“Imagine a world without knowledge”, pouvait-on lire sur la page d’accueil de Wikipedia le 18 janvier dernier. Alors que les discussions continuent aux États-Unis concernant le projet de loi Stop Online Piracy Act (SOPA) – pour la régulation des gouvernements du droit numérique du cyberespace –, l’encyclopédie libre a déclaré une journée de grève complète.
Une JOURNÉE? Genre, 24 heures… 1 440 minutes? La première chose qui me vient à l’esprit, c’est de savoir comment je vais faire cet après-midi, quand le prof va dire le nom de ce personnage dont je n’ai jamais entendu parler avant. D’habitude, en deux clics, me voilà sur Google et Wikipedia vient à ma rescousse. Pas aujourd’hui.
Je m’imagine alors un scénario très probable. Allons-y avec de la caricature pure et simple: des millions de jeunes roulés en boule sur le sol de leur salle de classe, à pleurer et crier pour un accès gratuit à de l’information gratuite. Dure la vie, n’est-ce pas?
Ce piquet de grève numérique m’a fait réaliser à quel point je suis dépendant de l’Internet. Si compulsif que j’ai décidé de faire du droit numérique mon combat au cours des derniers jours. Un statut Facebook pour rallier les gens, un petit article dans mon blogue personnel… à la guerre comme à la guerre, comme on dit.

Consigne:
Rédigez la suite du billet sur la journée de grève de Wikipedia contre SOPA, en partant de sa dernière phrase.

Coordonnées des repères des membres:
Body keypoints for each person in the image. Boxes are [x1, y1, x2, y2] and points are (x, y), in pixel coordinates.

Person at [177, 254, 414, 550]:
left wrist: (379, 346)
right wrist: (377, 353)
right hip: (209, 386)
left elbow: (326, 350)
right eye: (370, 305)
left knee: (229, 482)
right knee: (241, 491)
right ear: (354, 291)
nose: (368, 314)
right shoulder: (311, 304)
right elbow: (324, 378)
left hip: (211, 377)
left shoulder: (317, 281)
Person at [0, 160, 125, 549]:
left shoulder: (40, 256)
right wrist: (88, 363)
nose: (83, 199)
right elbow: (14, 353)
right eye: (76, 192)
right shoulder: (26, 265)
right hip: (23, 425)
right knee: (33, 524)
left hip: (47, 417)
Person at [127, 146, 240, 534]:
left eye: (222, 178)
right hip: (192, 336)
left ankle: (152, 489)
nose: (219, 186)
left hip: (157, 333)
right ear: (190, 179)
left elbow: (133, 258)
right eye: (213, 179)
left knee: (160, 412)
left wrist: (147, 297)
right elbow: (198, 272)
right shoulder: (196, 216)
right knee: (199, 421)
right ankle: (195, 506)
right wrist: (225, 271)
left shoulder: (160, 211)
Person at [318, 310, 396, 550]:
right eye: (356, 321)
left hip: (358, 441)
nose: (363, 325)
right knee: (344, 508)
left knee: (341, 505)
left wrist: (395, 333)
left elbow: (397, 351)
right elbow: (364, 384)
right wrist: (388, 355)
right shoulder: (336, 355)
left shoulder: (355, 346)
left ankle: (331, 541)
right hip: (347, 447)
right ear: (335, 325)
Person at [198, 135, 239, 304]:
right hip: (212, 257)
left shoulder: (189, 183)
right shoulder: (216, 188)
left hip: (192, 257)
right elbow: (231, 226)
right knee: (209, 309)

Zone de réponse:
Le SOPA, c’est n’importe quoi. Si le projet est adopté, il s’agit d’une forme indirecte de censure qui menace l’Internet tel que nous le connaissons. Nous sommes en 2012, bon sang. Avec l’avènement du Web au début des années 2000 et des nouvelles technologies développées chaque jour, nous sommes à un point de non-retour. Vouloir faire passer un projet de loi tel que le SOPA ou son équivalent canadien, soit la «modernisation du droit d’auteur» (mieux connu sous le nom de C-11), c’est insensé. Modernisation? Mon œil.
Une telle proposition – et éventuelle adoption – vient mettre mes convictions en branle. Je suis si habitué aux services que l’Internet offre présentement que peser les avantages sociaux contre les droits de propriété intellectuelle me donne une migraine incontrôlable. Prenons l’exemple d’un fanatique de Star Trek, qui télécharge les épisodes de son émission religieusement. Son objectif est-il de blesser la franchise? Au contraire, il veut favoriser le succès de la série, et non l’atténuer. Pourtant, son acte – illégal – n’aide pas à remplir les coffres de l’émission. Si ce klingon ne paye pas un prix pour télécharger son épisode, il faut bien que quelqu’un ait payé pour le fournir. Nous sommes des enfants de l’Internet et nous avons été pourris gâtés. Depuis son arrivée, il a été question d’assimiler son utilisation, non de la questionner.
Le lendemain de la grève Wikipedia, la fermeture du site de téléchargement populaire Megaupload met le feu aux poudres et sème la zizanie sur la Toile. Sagement allongé sur mon lit, je reçois une alerte Facebook. «C’est la guerre! Ça explose de partout! J’espère que tu suis ça”, me dit un ami de longue date. Sous mes yeux, une guerre mondiale 2.0. Les sites du FBI, du département américain de la Justice, des syndicats américains de l’industrie du disque et du cinéma, ainsi que de l’Élysée en France, ont été la cible des pirates informatiques surnommés Anonymous. Services ralentis, pages non disponibles, notes de musiques subtilement ajoutées à la barre de navigation… des actes dignes d’un bon film d’action.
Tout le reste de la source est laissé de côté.